* INSTRUCTIONS FOR THE TASK *
Each line below from the "Figure 6. The" line through the "Fig. 9. VE test" line, those two included, must be restated word for word; the pictures must not be.

[Data records]
==================================================

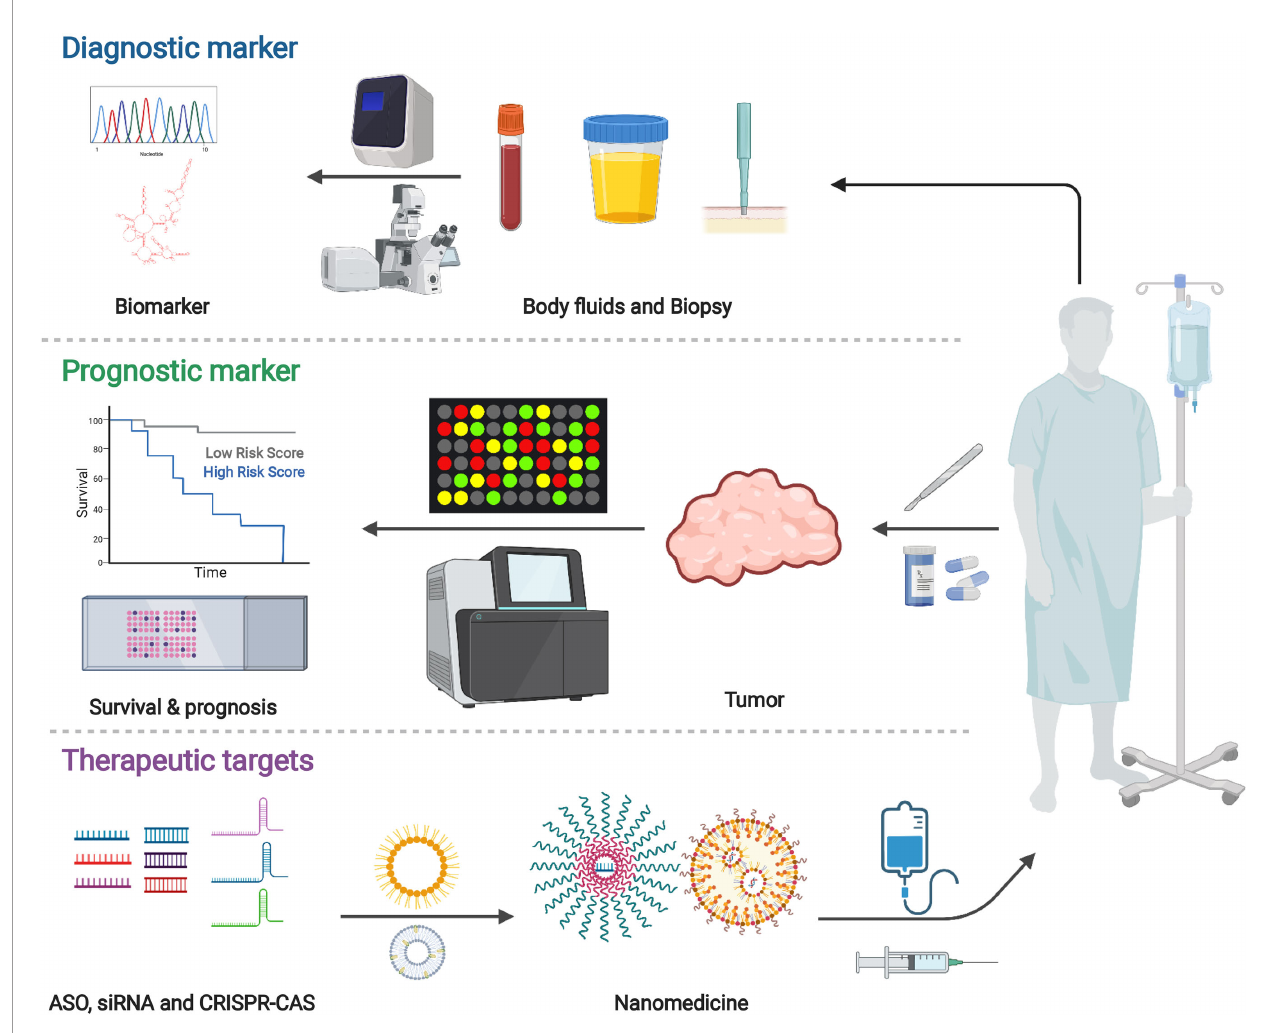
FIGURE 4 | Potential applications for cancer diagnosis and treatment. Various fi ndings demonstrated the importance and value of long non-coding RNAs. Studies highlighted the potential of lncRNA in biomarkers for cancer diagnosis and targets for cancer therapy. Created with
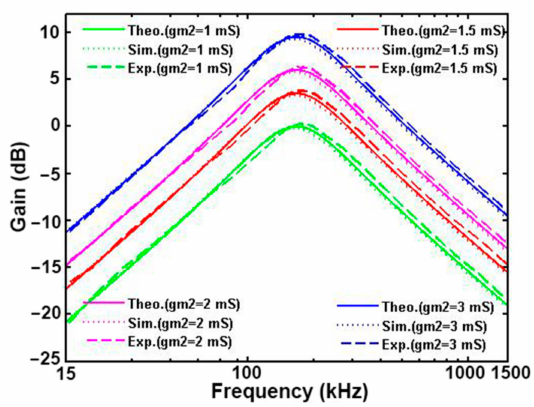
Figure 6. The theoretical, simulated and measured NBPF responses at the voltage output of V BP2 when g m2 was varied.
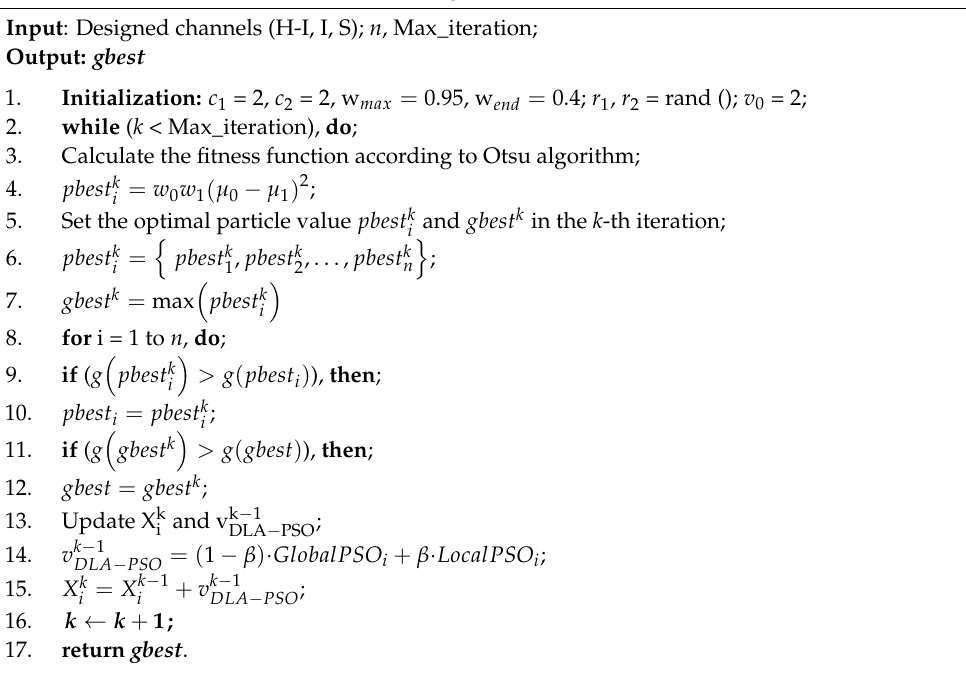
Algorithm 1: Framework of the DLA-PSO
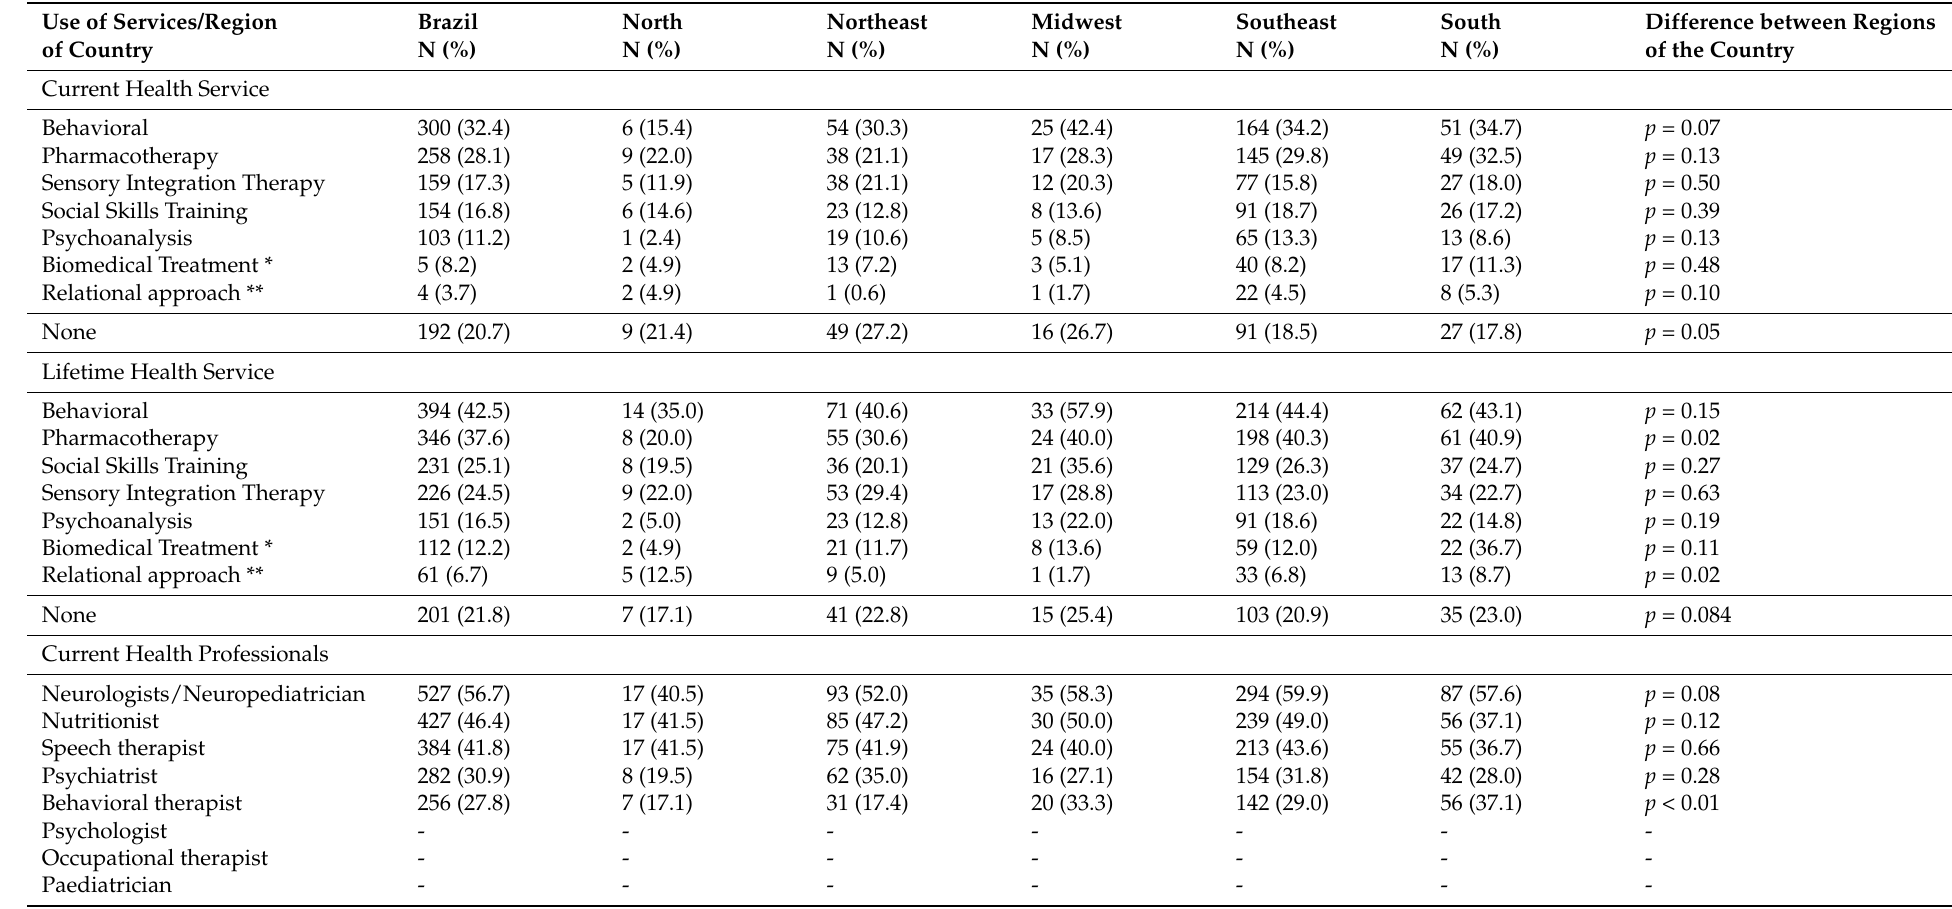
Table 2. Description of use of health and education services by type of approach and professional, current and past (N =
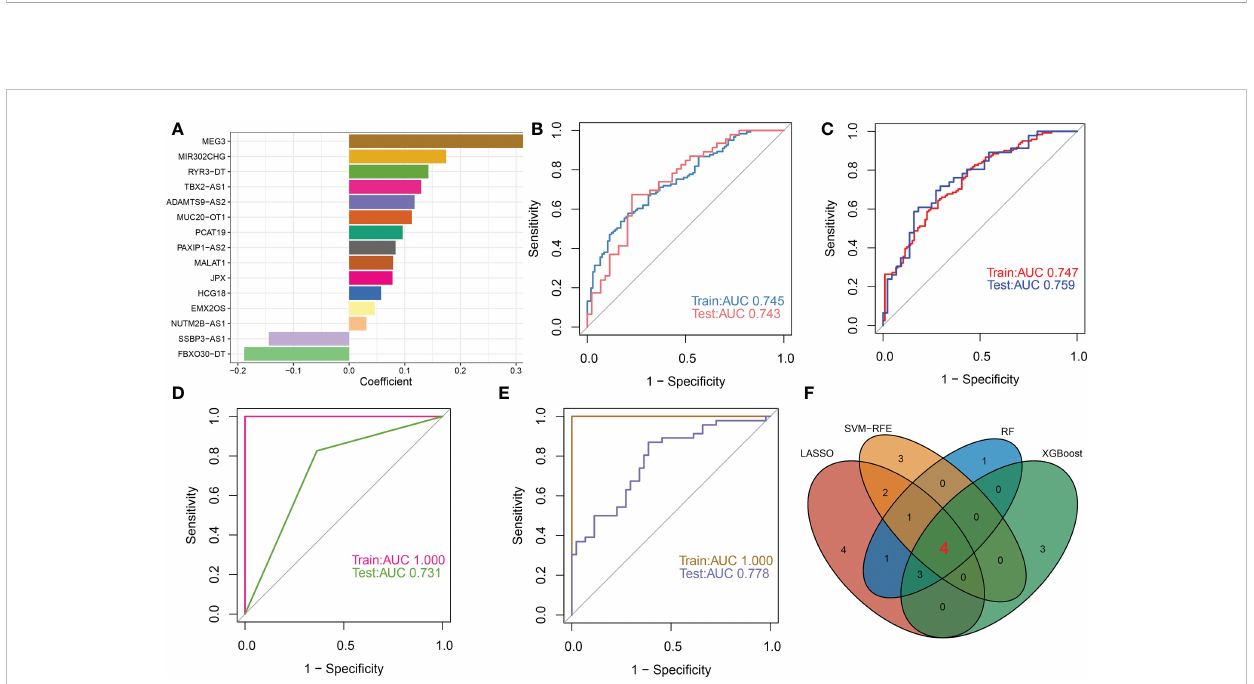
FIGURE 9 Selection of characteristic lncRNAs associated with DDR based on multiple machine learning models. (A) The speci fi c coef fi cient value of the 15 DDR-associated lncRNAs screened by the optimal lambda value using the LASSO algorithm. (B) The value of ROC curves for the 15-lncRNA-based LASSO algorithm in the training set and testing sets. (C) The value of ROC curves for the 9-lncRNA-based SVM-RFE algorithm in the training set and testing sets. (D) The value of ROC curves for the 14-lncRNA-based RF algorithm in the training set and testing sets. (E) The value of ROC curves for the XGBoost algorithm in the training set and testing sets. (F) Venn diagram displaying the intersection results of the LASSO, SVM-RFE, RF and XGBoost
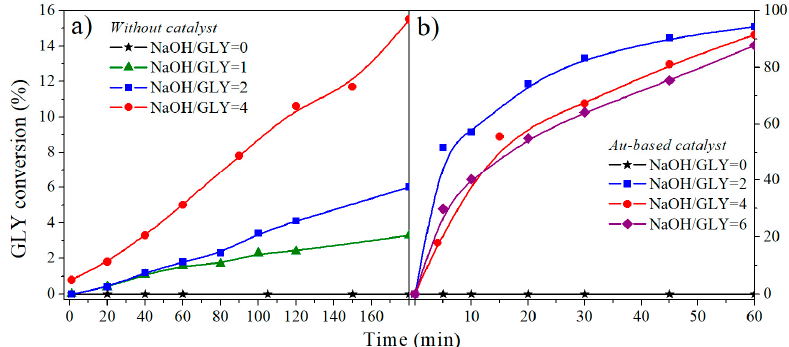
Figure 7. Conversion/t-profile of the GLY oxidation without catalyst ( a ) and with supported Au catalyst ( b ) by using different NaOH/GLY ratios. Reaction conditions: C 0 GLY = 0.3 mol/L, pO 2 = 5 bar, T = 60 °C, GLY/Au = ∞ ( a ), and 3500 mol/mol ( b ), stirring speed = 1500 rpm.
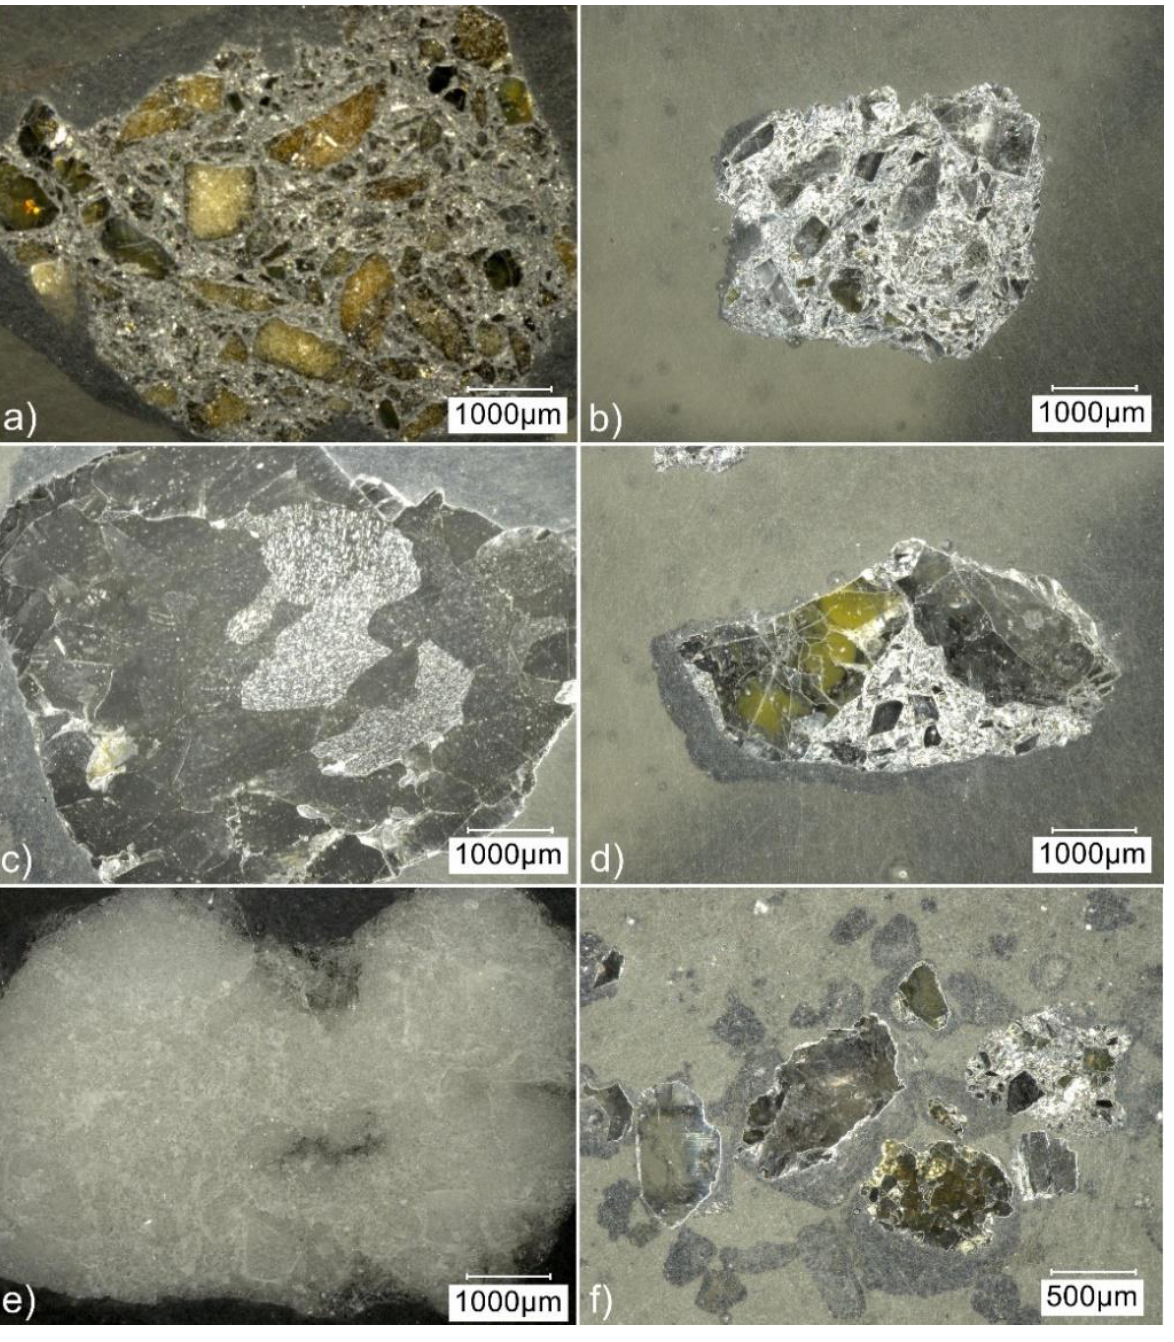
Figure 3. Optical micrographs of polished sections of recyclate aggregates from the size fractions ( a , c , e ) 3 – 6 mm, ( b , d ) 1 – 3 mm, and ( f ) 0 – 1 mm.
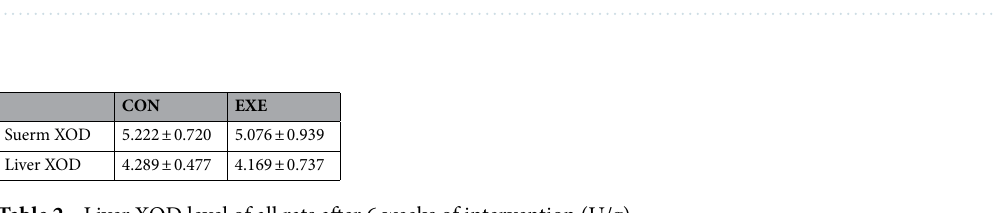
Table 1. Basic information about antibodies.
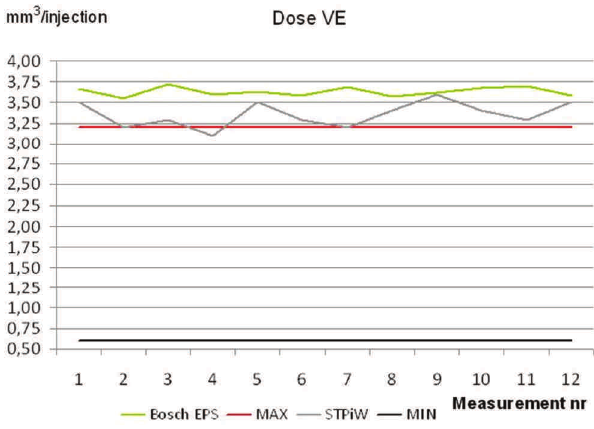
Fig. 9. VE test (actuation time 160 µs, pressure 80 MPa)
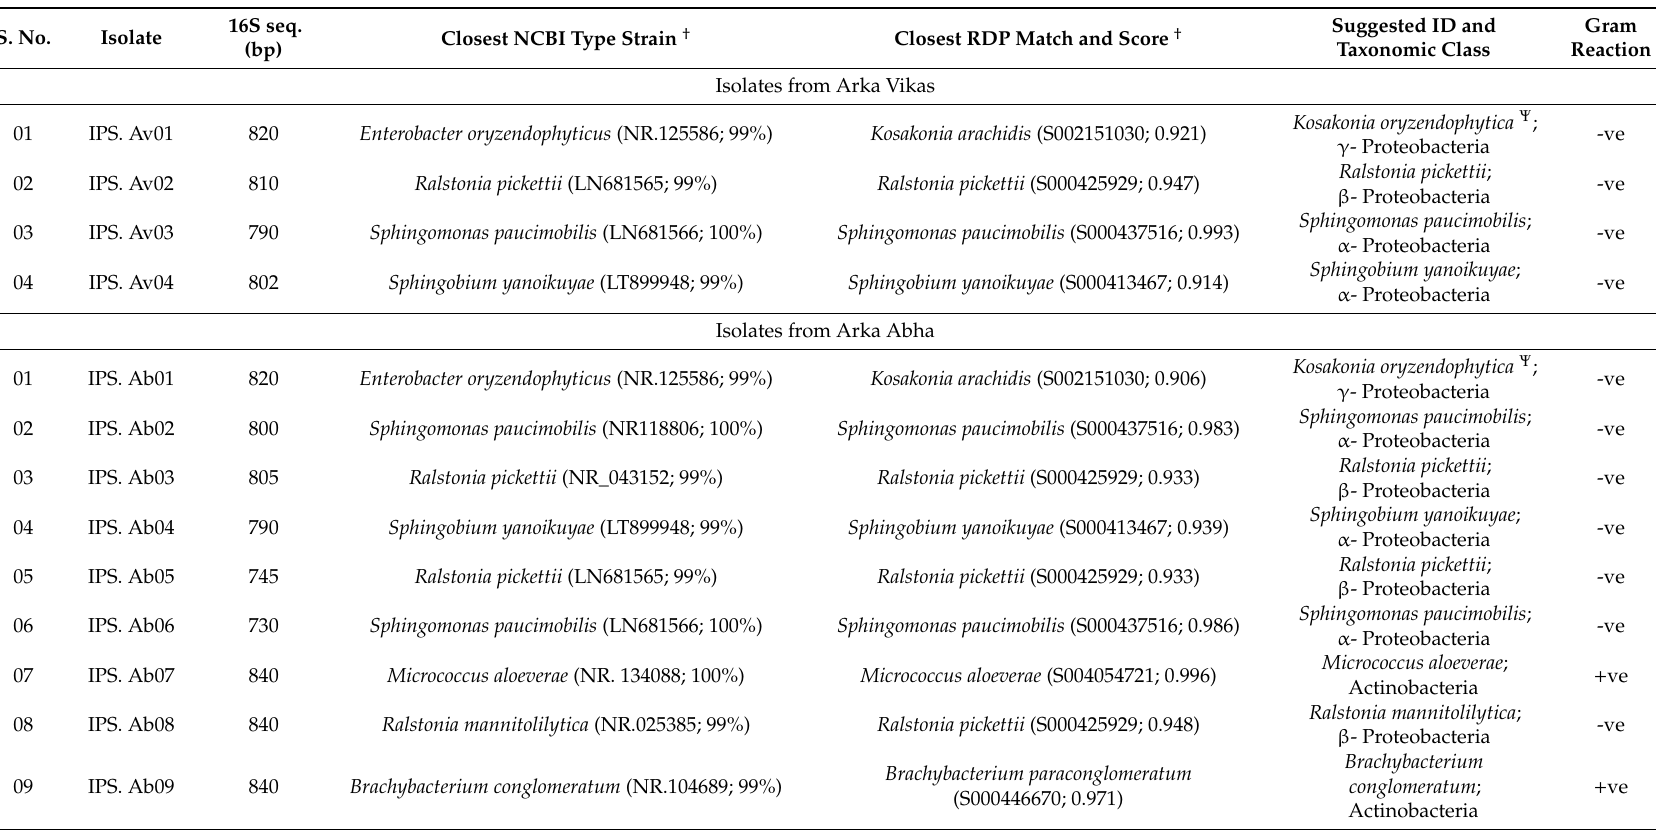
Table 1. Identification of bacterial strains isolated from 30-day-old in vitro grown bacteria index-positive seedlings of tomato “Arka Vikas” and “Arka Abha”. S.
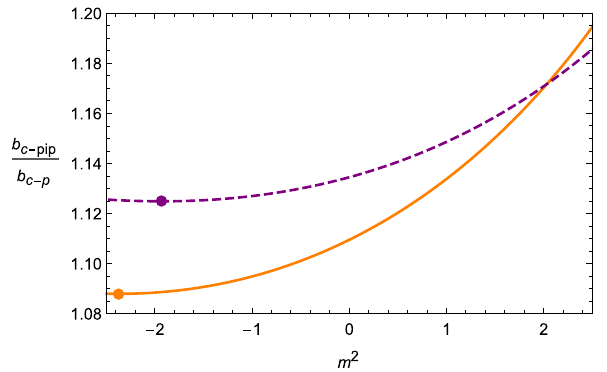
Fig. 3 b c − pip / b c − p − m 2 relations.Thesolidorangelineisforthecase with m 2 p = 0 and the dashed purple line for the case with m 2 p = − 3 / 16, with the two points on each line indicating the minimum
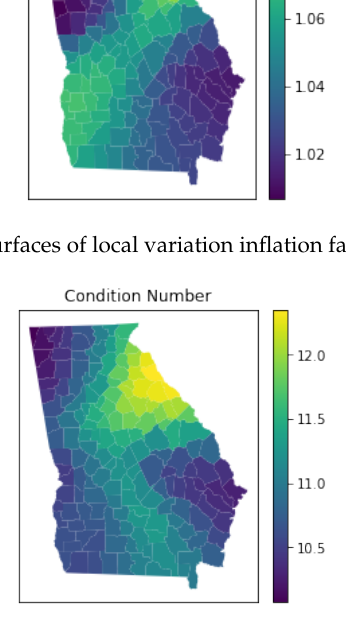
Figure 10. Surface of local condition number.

==================================================

* ANSWER SECTION *
Figure 6. The theoretical, simulated and measured NBPF responses at the voltage output of V BP2 when g m2 was varied.
Algorithm 1: Framework of the DLA-PSO
Table 2. Description of use of health and education services by type of approach and professional, current and past (N =
FIGURE 9 Selection of characteristic lncRNAs associated with DDR based on multiple machine learning models. (A) The speci fi c coef fi cient value of the 15 DDR-associated lncRNAs screened by the optimal lambda value using the LASSO algorithm. (B) The value of ROC curves for the 15-lncRNA-based LASSO algorithm in the training set and testing sets. (C) The value of ROC curves for the 9-lncRNA-based SVM-RFE algorithm in the training set and testing sets. (D) The value of ROC curves for the 14-lncRNA-based RF algorithm in the training set and testing sets. (E) The value of ROC curves for the XGBoost algorithm in the training set and testing sets. (F) Venn diagram displaying the intersection results of the LASSO, SVM-RFE, RF and XGBoost
Figure 7. Conversion/t-profile of the GLY oxidation without catalyst ( a ) and with supported Au catalyst ( b ) by using different NaOH/GLY ratios. Reaction conditions: C 0 GLY = 0.3 mol/L, pO 2 = 5 bar, T = 60 °C, GLY/Au = ∞ ( a ), and 3500 mol/mol ( b ), stirring speed = 1500 rpm.
Figure 3. Optical micrographs of polished sections of recyclate aggregates from the size fractions ( a , c , e ) 3 – 6 mm, ( b , d ) 1 – 3 mm, and ( f ) 0 – 1 mm.
Table 1. Basic information about antibodies.
Fig. 9. VE test (actuation time 160 µs, pressure 80 MPa)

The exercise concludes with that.